TEXT:
* * *
Puttur or Putthuru (Pronunciation:) is a city and taluka in the Dakshina Kannada district of Karnataka state in India. The Puttur Shree Mahalingeshwara Temple is located here.

== Geography ==
Puttur is located at . It has an average elevation of 87 m. Puttur is situated 52 km south-east of Mangalore city.

===Climate===

Climate data for Puttur, India
| Month | Jan | Feb | Mar | Apr | May | Jun | Jul | Aug | Sep | Oct | Nov | Dec | Year |
| Mean daily maximum °C (°F) | 31.3 (88.3) | 31.8 (89.2) | 32.7 (90.9) | 33.1 (91.6) | 32.4 (90.3) | 29.3 (84.7) | 28.0 (82.4) | 28.2 (82.8) | 28.8 (83.8) | 29.9 (85.8) | 30.8 (87.4) | 31.2 (88.2) | 30.6 (87.1) |
| Daily mean °C (°F) | 26 (79) | 26.9 (80.4) | 28.1 (82.6) | 29.1 (84.4) | 28.8 (83.8) | 26.4 (79.5) | 25.5 (77.9) | 25.6 (78.1) | 25.9 (78.6) | 26.5 (79.7) | 26.6 (79.9) | 26.1 (79.0) | 26 (79) |
| Mean daily minimum °C (°F) | 20.8 (69.4) | 22.0 (71.6) | 23.6 (74.5) | 25.2 (77.4) | 25.2 (77.4) | 23.5 (74.3) | 23.0 (73.4) | 23.1 (73.6) | 23.0 (73.4) | 23.2 (73.8) | 22.4 (72.3) | 21.0 (69.8) | 21 (70) |
| Average rainfall mm (inches) | 0 (0) | 1 (0.0) | 6 (0.2) | 63 (2.5) | 208 (8.2) | 938 (36.9) | 1,489 (58.6) | 858 (33.8) | 386 (15.2) | 277 (10.9) | 81 (3.2) | 22 (0.9) | 4,329 (170.4) |
Source: Climate-Data.org - Climate Table of Puttur, Karnataka, India

==Demographics ==
As of 2011 India census, Puttur had a population of 48,063. Males constitute 50% of the population and females 50%. Hinduism is the major religion constituting to 65%, Muslims are about 22%, Christianity constitute 6% and other religions constitute 7%.
* * *
DATA FOR REVIEW:
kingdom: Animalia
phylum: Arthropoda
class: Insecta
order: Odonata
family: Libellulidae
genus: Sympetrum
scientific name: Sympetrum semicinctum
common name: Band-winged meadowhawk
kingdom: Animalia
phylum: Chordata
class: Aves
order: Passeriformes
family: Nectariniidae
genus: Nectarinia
* * *
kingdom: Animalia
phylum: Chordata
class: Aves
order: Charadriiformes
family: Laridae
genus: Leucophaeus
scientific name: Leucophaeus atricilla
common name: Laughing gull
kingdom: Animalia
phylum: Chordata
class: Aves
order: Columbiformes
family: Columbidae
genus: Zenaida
* * *
ASSIGNED TASK: Quote the stretch of the Puttur text from "Puttur or Putthuru" through "of Mangalore city.". The data has nothing to do with the text about Puttur.

FINAL ANSWER:
Puttur or Putthuru (Pronunciation:) is a city and taluka in the Dakshina Kannada district of Karnataka state in India. The Puttur Shree Mahalingeshwara Temple is located here.

== Geography ==
Puttur is located at . It has an average elevation of 87 m. Puttur is situated 52 km south-east of Mangalore city.